Landis was brought as a collective action lawsuit (very similar to a class action suit) under the FLSA. The nurses now seek to expand the class of plaintiffs to include workers with titles that did not exist when the lawsuit was first filed. Elevance argues that their move is simply too late, after years of preliminary practice.
But, when lawyers find themselves arguing about timelines and procedure rather than substance, the real issue can get hidden.
Who is entitled to overtime pay under law? (And why are nurses so badly paid?)
Is “managed care” like “conditional love”?
Elevance is an insurance company, formerly known as The Anthem Companies, Inc.. Amerigroup Corporation, the other named defendant, is a subsidiary of Elevance.
Elevance focuses on managed care programs and related services. In the 1980s, the philosophy of “managed care” shifted the focus of the American healthcare system away from the patient-provider relationship to a cost/benefit analysis. The new managed care guidelines are about money.
Proponents claim cost savings. Critics highlight the plight of people seeking care. Landis focuses on the peculiar dilemma of workers who now find that they may also have become victims of this money-centered focus.
Sort, evaluate and often deny
Kathy Landis was not a bedside nurse. From 2021 to 2022, when she worked for Elevance, she performed utilization reviews for enrollees in North Carolina’s Medicaid program. She used software tools and other resources to evaluate insurance claims in accordance with a strict set of guidelines and subject to the review of her managers. In a typical week, Landis estimates that she worked for 46 hours. Many other workers, with many different job titles, did the same task under similar circumstances. Elevance also employed licensed practical or licensed vocational nurses to do similar medical necessity reviews.

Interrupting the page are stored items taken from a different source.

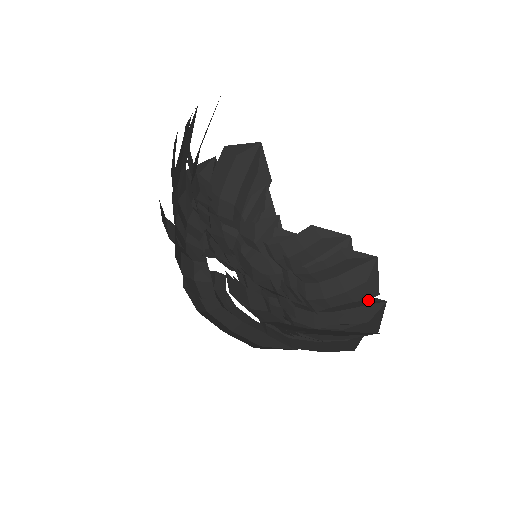
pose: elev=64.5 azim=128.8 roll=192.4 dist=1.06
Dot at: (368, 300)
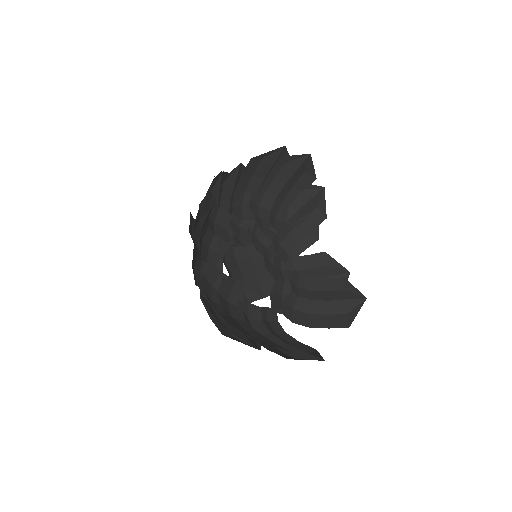
Dot at: (311, 188)
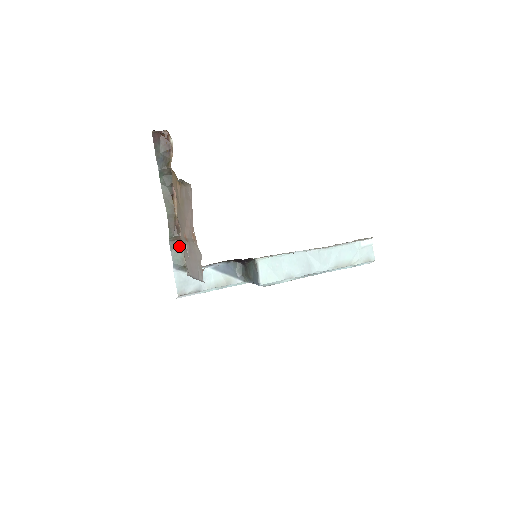
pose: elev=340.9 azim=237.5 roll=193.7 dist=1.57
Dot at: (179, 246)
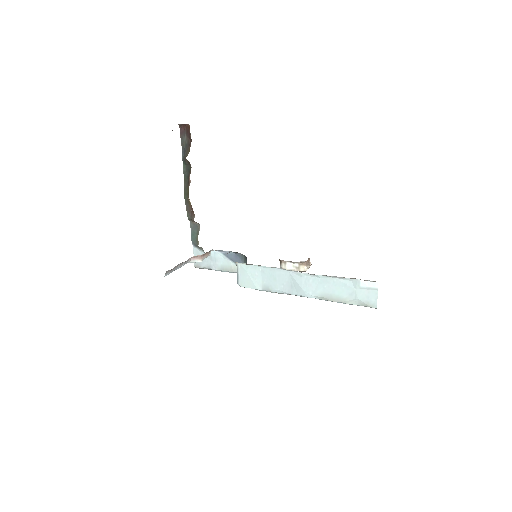
Dot at: (196, 228)
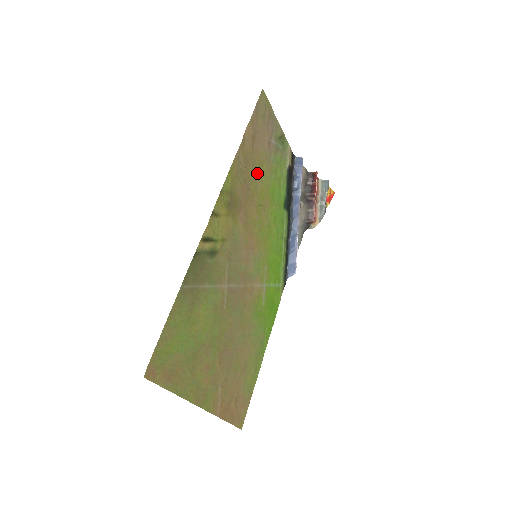
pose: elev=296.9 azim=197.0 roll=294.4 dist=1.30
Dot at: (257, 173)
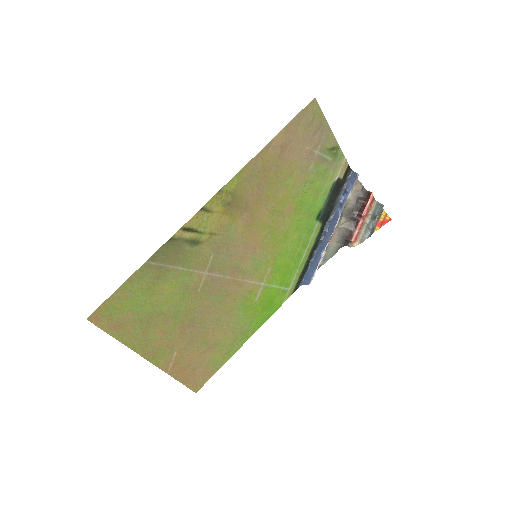
Dot at: (281, 180)
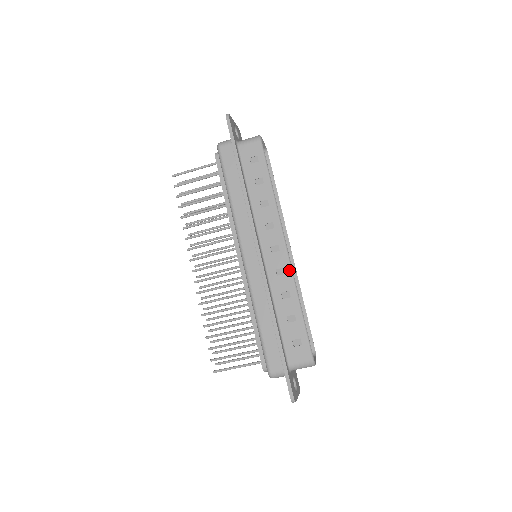
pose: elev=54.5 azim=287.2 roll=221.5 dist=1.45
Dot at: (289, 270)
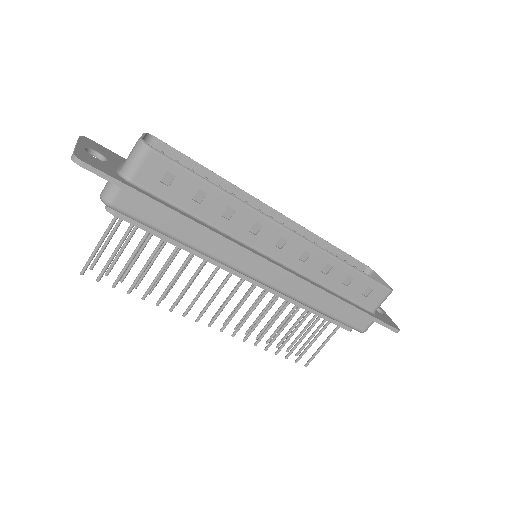
Dot at: (312, 248)
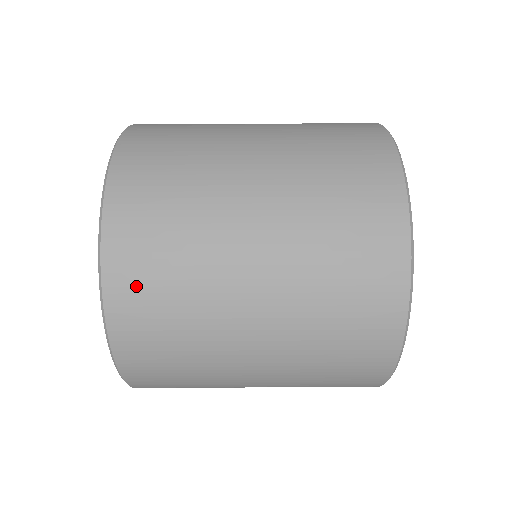
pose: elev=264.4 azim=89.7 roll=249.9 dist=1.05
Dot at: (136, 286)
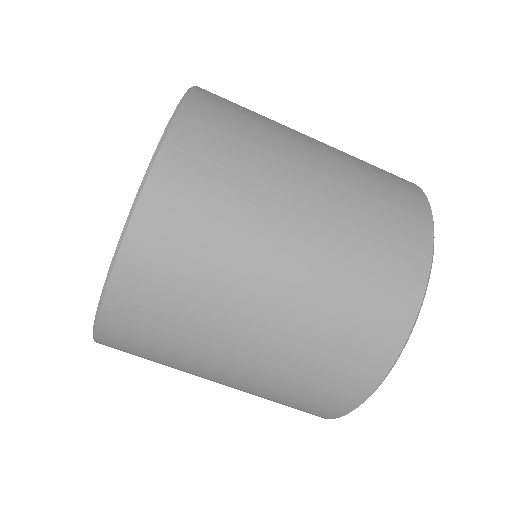
Dot at: (124, 347)
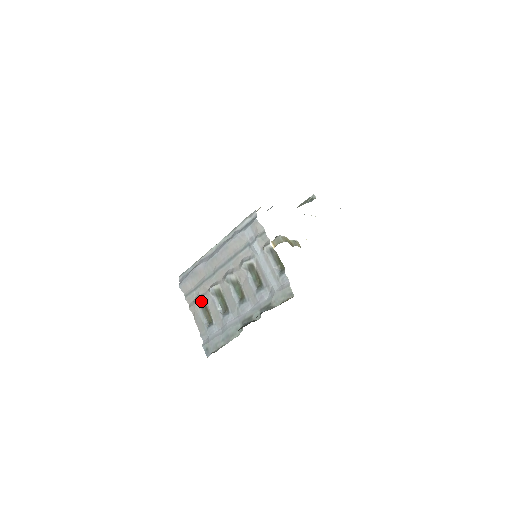
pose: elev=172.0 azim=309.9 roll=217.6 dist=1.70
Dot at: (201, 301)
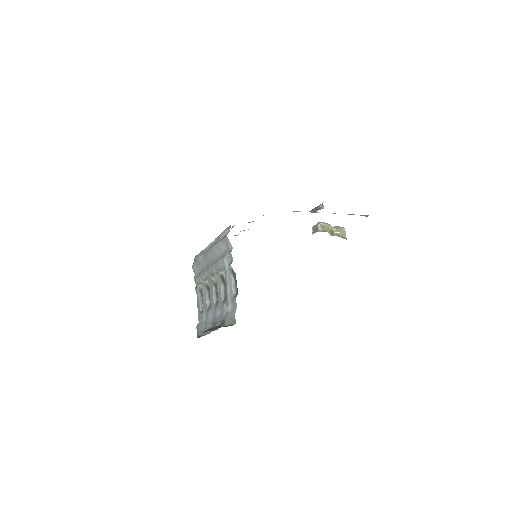
Dot at: (200, 288)
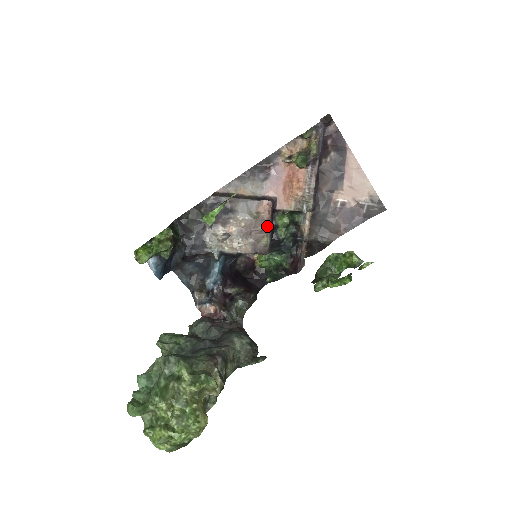
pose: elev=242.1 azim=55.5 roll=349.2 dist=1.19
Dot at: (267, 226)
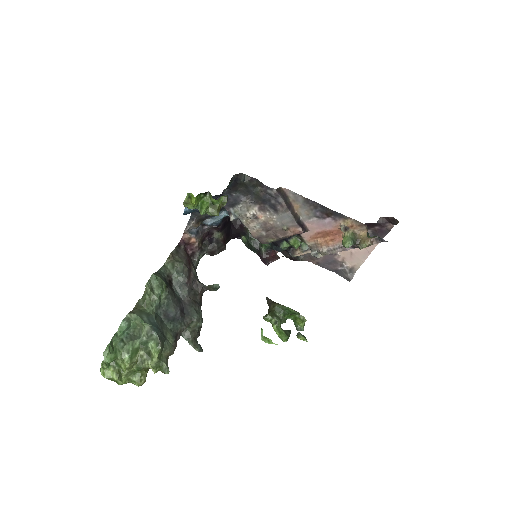
Dot at: (283, 237)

But, unlike Landis, the LPNs and vocational nurses were paid on an hourly basis and classified as eligible for overtime pay. Why?
Consistency across job titles or an arbitrary classification of a job as salaried or hourly-paid may be useful shorthand for understanding the law, but FLSA rules are far more nuanced.
Counting hours
The FLSA requires employers to pay covered, nonexempt employees at least 1.5 times their regular rate of pay for all hours worked over 40 in a single 168-hour workweek. The hours that must be counted include all hours during which the worker is “suffered or permitted” to work. Importantly, hours that an employee chooses to work to complete unfinished tasks must be included, unless the employer specifically objects at the time.
Most employees are covered by FLSA minimum wage and overtime protections. Some, however, are excluded because of the amount they make and the duties they perform.
Salary test
Excluded employees must make at least $684 per week and total compensation of $107,432 per year. A worker who makes less than that amount is entitled to overtime pay, regardless of how the employer labels the payment.
Duties test
Certain employees are also excluded from overtime protection because of the duties they perform. The three most common exclusions are for executive, administrative, and professional workers.
To fall under the executive exemption, an employee’s primary duty must be to manage an enterprise, or a recognized subdivision. An executive ordinarily directs two or more employees and has authority to hire and fire.
An administrator generally does office or non-manual work directly related to management or general business operations. An administrator usually has the power to exercise discretion and independent judgment on significant matters.
The professional exemption generally requires advanced knowledge in a field of science or learning (customarily requiring a degree) or work as a teacher, artist, or in a creative field.
The salary and duties tests are cumulative, so that someone who does the work outlined for the administrator or professional categories, for example, must also make at least $107,432 per year.
READ MORE CALIFORNIA UNPAID WAGES LEGAL NEWS
The Landis plaintiffs might plausibly base their overtime claim on either the total amount of annual salary or their apparent inability to exercise discretion and independent judgment.
Long hours, low pay
Here’s the hard question – what can be done about the long hours and inadequate pay that Kathy Landis and the other utilization review nurses describe in their Complaint?
The FLSA was enacted in 1938 in response to labor unrest triggered by the Great Depression. The law was designed to prevent the kind of worker exploitation the nurses describe. Unpaid wages lawsuits, like Landis, are clearly part of the solution. The recent nurses strikes in New York and California suggest that collective political action may also play a role.